**TEXT FOR ANALYSIS**
Content starts

Sunday, November 18, 2018

Mini Reviews for November 12-18, 2018

I guess it's awards season now? It doesn't feel like it. Anywhere, here are reviews.

Movies


Ant-Man and the Wasp (2018)
It's, like, fine. I kind of dig that it treats "quantum" with the same sort of hand-wavy magical gobbledygook that sci-fi treated "radioactive" in the '50s and '60s. "Quick, we need some sort of vaguely sciencey rationale for telepathy! Uh... what about quantum entanglement?" It's fun in a very classically B-movie way. The rest is very much the kind of movie you got from the original Ant-Man, with maybe just a tad fewer inspired moments à la the cut from gigantic Thomas the Tank Engine to toy-sized Thomas the Tank Engine. A lot of the humor of the film feels a little too schematic, which was also true of the first one, and the mommy-daughter dynamics don't scan quite as well as the daddy-daughter emotional core of the first. But, like I said, it's fine. Nothing great; certainly nothing to justify why Marvel, after two movies, hasn't just jettisoned all this "ant-man" stuff and given the reigns entirely to Michael Peña's character, who remains the best thing about either of the films. But fine. Grade: B-


The Guilty (Den skyldige) (2018)

Content ends

**EXERCISE MATERIALS**
Content starts

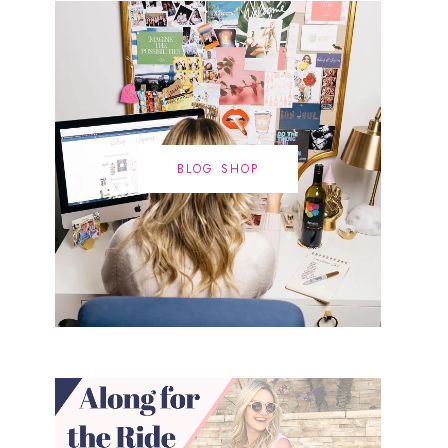
BLOG SHOP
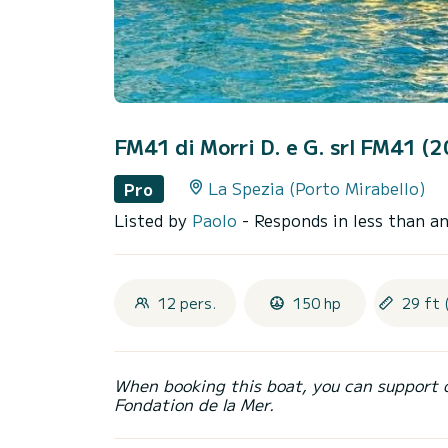
FM41 di Morri D. e G. srl FM41 (
La Spezia (Porto Mirabello)
Pro
Listed by
Paolo
- Responds in less than a
12 pers.
150 hp
29 ft 
When booking this boat, you can support 
Fondation de la Mer.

Content ends

**STUDY QUESTIONS**
A. In the movie review, what does the reviewer call the best thing about either Ant-Man film?
B. Please rewrite the text read from the records with "boat" changed to "vessel", keeping everything else the same and omitting the pictures.
The movie review and the records have nothing to do with each other.

**ANSWERS BY ITEM NUMBER**
A. Michael Peña's character

B.
BLOG SHOP
FM41 di Morri D. e G. srl FM41 (
La Spezia (Porto Mirabello)
Pro
Listed by
Paolo
- Responds in less than a
12 pers.
150 hp
29 ft 
When booking this vessel, you can support 
Fondation de la Mer.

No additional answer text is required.